For the last five years, the Native Teen Guide-in-Training program focused on youth from Monument Valley and Navajo Mountain areas. In June 2017, Canyonlands Field Institute reached out to Native American youth from across Utah and the Four Corners region. This program quickly filled with Native American youth from the Diné Nation and Hopi tribe.
The Canyonlands Field Institute has been leading outdoor experiential learning programs by river for 33 years. Each year, the institute takes Native American youth in grades 8–12 on a multi-day experiential learning program to share career opportunities in the fields of natural resources, outdoor education, tourism, and wilderness medicine. The institute’s stated goal in this program is to help develop the next generation of stewards for public lands on the Colorado Plateau and provide native mentorship to help these young adults find a meaningful and fulfilling career path after high school.

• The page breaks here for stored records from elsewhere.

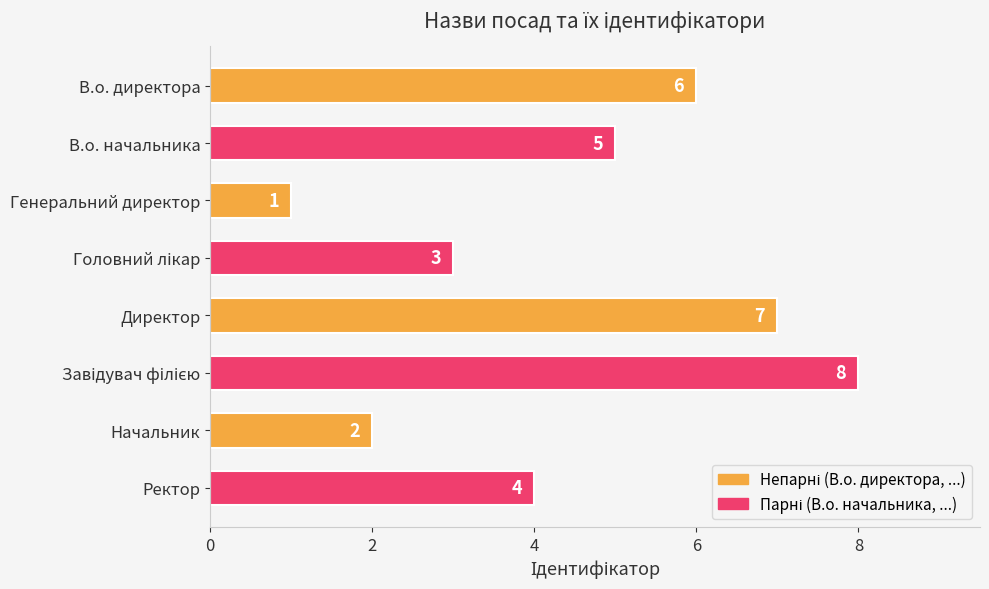

Which has a higher value, Директор or Начальник?

Директор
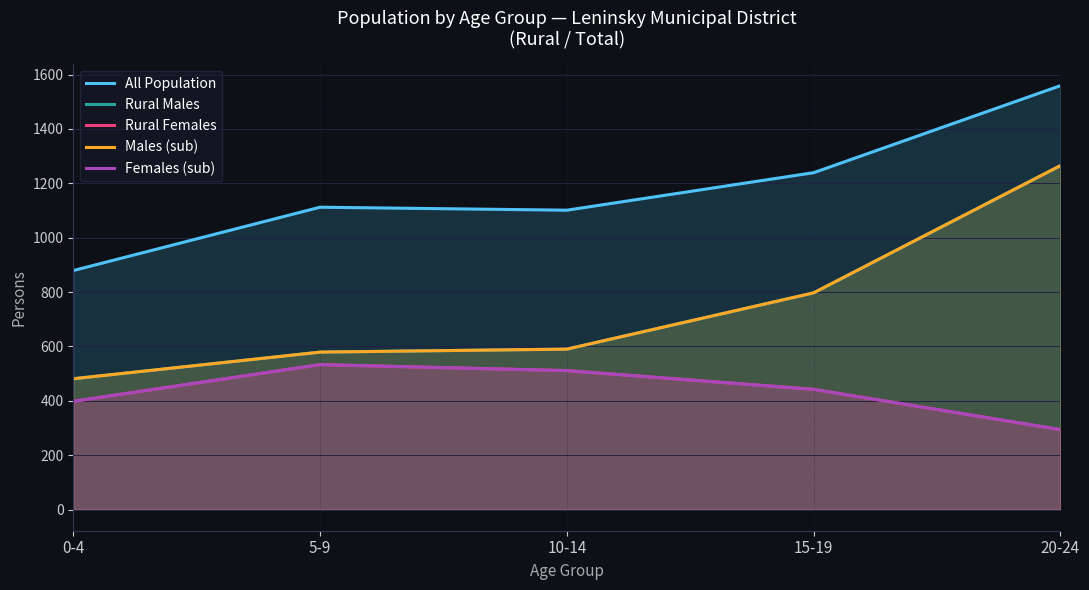

Where is Females (sub) nearest to the value 413?

0-4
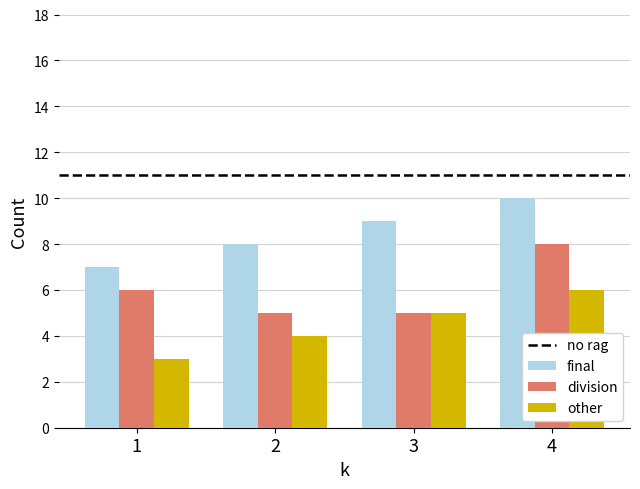

How many bars are there in total?

12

The program began on land at the Kayenta Health Center where teens became certified in first aid and hiked public lands along Comb Ridge to cultural sites. Sand Island Campground served as base camp for the first two nights of the program. On the third morning, the group packed up camp and set off to raft the lower San Juan River beginning in Mexican Hat and ending at Clay Hills. Rafting this remote stretch presented geology, wildlife, and human history around every meander. Instructors discussed guiding practices and rafting techniques as teens honed their rowing and paddling skills.